Amid the turmoil following Black Friday and FTP’s descent into infamy, many players speculated Stars would take an aggressive strategy towards attracting the dispossessed hordes of former Tilt regs. In fact, what PS has come out with is a fairly anemic reload bonus that offers no real value to most serious players. It’s reminiscent of a fish min-donking the river in a transparent attempt to prevent you from value betting - Stars obviously felt they had to offer something to stop players going elsewhere, but it’s a token gesture at best. Either PokerStars are so confident of their virtually unchallenged position as market leader that they don’t feel the need to spend too much to attract players, or they’re purposefully being austere to save money (one of the downsides of being regulated in a jurisdiction where you can’t spend player deposits on operating costs, I guess. Full Tilt, I’m looking in your direction.) In any case, their strategy seems to be working - players are flocking to Stars without any really juicy bonuses to entice them.

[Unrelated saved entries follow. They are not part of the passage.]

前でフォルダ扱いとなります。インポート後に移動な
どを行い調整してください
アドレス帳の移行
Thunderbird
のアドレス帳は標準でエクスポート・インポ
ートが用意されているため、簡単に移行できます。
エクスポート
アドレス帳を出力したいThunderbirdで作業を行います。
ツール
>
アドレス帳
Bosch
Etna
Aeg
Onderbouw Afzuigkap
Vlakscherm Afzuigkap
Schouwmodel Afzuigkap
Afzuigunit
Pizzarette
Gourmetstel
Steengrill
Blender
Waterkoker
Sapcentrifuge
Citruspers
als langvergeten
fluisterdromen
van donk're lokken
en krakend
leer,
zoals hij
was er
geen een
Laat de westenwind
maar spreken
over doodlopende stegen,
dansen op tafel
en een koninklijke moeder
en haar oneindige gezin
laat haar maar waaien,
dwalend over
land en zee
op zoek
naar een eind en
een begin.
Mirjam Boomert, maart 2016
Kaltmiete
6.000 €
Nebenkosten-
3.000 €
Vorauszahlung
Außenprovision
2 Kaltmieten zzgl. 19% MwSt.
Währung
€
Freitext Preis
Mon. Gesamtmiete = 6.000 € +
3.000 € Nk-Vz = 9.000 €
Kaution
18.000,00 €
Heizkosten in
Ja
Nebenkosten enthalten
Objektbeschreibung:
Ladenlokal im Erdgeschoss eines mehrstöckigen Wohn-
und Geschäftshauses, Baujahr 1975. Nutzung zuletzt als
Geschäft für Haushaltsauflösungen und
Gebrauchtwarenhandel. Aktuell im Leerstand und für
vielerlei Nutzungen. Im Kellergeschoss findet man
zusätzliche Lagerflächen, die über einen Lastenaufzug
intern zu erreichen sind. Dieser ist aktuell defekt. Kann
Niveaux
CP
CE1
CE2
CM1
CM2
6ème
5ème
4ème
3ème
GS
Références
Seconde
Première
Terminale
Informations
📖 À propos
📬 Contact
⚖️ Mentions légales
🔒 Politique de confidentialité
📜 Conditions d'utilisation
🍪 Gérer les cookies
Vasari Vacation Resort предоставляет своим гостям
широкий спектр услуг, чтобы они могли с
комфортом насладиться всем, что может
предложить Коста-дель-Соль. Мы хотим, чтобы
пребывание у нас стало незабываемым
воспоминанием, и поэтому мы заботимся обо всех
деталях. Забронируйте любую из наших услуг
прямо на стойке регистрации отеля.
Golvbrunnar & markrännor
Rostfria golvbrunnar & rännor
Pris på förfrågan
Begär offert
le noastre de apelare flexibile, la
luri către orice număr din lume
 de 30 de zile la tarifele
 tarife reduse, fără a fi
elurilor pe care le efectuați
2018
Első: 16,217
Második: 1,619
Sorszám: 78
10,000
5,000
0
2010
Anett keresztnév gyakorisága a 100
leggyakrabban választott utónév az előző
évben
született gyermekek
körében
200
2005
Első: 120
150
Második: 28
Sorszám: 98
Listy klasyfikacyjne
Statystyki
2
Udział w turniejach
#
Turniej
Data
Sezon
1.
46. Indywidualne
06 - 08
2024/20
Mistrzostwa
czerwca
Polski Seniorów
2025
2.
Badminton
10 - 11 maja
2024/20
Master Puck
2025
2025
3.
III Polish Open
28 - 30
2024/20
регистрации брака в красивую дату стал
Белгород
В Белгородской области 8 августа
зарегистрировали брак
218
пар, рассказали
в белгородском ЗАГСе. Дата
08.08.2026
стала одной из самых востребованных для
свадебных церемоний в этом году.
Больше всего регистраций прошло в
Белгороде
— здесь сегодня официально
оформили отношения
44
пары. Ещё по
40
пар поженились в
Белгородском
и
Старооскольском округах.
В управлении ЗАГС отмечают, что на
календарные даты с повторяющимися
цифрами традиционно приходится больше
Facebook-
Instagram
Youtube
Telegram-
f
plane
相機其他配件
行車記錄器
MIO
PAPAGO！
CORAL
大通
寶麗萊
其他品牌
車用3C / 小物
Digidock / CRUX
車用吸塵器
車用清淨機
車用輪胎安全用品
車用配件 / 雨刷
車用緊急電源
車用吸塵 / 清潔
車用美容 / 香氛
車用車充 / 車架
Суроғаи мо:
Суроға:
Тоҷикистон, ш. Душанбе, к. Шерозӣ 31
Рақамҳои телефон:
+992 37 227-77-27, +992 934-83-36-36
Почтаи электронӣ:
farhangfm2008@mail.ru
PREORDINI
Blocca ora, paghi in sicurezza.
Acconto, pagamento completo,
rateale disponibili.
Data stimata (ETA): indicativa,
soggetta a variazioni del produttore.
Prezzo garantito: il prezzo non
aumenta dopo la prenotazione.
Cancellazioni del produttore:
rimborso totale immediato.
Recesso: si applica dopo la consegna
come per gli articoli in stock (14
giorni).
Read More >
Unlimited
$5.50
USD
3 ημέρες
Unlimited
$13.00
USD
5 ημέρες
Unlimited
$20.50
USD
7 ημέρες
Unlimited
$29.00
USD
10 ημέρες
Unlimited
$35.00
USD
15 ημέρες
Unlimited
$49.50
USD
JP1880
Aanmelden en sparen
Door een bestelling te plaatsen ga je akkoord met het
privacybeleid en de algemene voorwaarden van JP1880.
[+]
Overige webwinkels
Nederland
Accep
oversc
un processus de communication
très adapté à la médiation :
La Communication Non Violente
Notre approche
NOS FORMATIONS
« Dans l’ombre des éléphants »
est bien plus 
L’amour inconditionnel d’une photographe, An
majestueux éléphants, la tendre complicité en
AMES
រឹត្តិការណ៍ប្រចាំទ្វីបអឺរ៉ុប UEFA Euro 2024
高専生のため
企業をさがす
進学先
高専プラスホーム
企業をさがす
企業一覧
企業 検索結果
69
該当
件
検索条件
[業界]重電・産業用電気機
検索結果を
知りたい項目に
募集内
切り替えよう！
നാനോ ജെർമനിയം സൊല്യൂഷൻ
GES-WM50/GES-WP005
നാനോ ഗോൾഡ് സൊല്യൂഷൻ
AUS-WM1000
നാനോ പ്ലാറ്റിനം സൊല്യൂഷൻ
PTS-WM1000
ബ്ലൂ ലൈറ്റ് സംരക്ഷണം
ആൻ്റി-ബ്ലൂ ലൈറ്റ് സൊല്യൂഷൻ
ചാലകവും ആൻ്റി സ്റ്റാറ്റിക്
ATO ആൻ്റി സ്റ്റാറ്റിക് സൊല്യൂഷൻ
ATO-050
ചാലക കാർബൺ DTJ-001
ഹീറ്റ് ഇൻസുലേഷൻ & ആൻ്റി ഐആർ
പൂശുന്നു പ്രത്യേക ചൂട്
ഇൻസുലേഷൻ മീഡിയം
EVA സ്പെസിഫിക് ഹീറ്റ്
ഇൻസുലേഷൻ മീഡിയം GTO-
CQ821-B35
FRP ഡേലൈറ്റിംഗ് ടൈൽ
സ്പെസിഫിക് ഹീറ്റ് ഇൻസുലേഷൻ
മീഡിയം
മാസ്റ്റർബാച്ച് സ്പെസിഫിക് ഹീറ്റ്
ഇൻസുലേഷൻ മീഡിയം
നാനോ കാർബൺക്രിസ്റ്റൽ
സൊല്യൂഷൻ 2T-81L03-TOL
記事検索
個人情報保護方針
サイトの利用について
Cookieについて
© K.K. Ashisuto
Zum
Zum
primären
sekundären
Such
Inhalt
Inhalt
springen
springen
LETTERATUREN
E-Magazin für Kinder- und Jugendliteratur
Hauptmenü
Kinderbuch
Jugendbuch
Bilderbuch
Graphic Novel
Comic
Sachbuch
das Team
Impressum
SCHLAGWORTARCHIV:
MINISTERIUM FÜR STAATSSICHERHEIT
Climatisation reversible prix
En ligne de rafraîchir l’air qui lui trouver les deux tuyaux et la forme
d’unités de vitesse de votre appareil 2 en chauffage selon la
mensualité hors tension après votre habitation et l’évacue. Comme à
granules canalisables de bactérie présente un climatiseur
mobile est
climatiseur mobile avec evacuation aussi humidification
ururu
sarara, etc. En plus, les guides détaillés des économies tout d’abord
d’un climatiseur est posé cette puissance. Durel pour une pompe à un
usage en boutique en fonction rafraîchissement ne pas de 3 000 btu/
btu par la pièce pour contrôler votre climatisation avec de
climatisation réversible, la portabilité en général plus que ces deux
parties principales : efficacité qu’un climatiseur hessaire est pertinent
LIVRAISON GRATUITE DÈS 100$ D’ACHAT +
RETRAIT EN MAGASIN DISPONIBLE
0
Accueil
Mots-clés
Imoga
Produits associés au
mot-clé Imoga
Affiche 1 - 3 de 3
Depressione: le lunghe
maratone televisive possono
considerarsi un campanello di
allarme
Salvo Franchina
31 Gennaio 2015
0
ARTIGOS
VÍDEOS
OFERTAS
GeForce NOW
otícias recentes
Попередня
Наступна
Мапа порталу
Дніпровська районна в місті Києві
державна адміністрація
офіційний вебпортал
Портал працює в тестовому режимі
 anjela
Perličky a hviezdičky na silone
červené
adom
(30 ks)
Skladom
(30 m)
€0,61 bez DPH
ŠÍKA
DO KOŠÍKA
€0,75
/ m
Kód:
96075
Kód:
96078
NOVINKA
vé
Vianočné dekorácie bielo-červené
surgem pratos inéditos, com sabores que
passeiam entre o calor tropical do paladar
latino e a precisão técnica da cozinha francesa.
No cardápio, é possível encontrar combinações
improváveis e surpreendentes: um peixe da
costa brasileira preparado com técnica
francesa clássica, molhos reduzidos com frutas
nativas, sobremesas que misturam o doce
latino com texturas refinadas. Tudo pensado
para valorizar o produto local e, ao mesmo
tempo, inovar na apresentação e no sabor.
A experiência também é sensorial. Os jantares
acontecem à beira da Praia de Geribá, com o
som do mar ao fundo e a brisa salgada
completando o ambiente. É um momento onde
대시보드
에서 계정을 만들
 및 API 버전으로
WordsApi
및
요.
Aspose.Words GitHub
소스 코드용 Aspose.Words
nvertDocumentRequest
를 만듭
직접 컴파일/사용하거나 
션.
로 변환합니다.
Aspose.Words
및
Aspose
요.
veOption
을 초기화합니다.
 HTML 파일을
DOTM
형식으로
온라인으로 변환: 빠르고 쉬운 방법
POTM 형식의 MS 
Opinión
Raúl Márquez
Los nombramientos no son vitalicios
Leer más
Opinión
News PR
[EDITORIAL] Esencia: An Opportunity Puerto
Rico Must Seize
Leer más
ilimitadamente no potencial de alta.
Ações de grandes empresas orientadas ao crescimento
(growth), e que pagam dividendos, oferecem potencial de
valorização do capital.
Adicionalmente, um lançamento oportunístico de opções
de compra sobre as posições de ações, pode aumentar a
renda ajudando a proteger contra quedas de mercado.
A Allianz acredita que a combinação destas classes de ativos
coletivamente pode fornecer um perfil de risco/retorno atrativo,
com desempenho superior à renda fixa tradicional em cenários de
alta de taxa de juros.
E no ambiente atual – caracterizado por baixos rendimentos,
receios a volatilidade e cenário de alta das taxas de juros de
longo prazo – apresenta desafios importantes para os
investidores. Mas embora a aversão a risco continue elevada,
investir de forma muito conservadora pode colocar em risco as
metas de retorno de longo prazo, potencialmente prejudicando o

Although PS is now the largest online poker site by a country mile, it’s not all good news in the months following Black Friday - overall, their cash-game traffic is down at least 17% year-on-year, even after the migration from Full Tilt.
The next-largest site, PartyPoker, saw traffic increase by around a quarter following the FTP game freeze, but it’s still dwarfed by Stars - average traffic is less than a fifth of that of its rival. Party has been much more aggressive at trying to attract former Tilt players, with better bonuses and a moratorium on MTT fees.
Worryingly for poker in general, at least 40% of Tilt’s player traffic hasn’t migrated to a different site but has simply disappeared. It’s to be expected that many regs aren’t able to move their action to a different site when their bankrolls are stuck in Full Tilt’s black hole of a bank account, but there’s a good chance that many of Tilt’s recreational and casual players (i.e. fish) may simply stop playing all together, their trust in online poker having been eroded away by FTP’s cavalier attitude to protecting player funds.
Turning off recreational players has clear, serious consequences for online poker as a whole, and it’s yet to be seen what the FTP debacle will do for the image of online poker among fish. After all, while I’m sure that you can crush the regs at your stakes, for many players the bulk of profits come from casual players, and the poker economy as a whole needs players who deposit more than they cash out.
Stars may be the short-term winners of Full Tilt’s license suspension, but in the long term the poker world as a whole may lose out.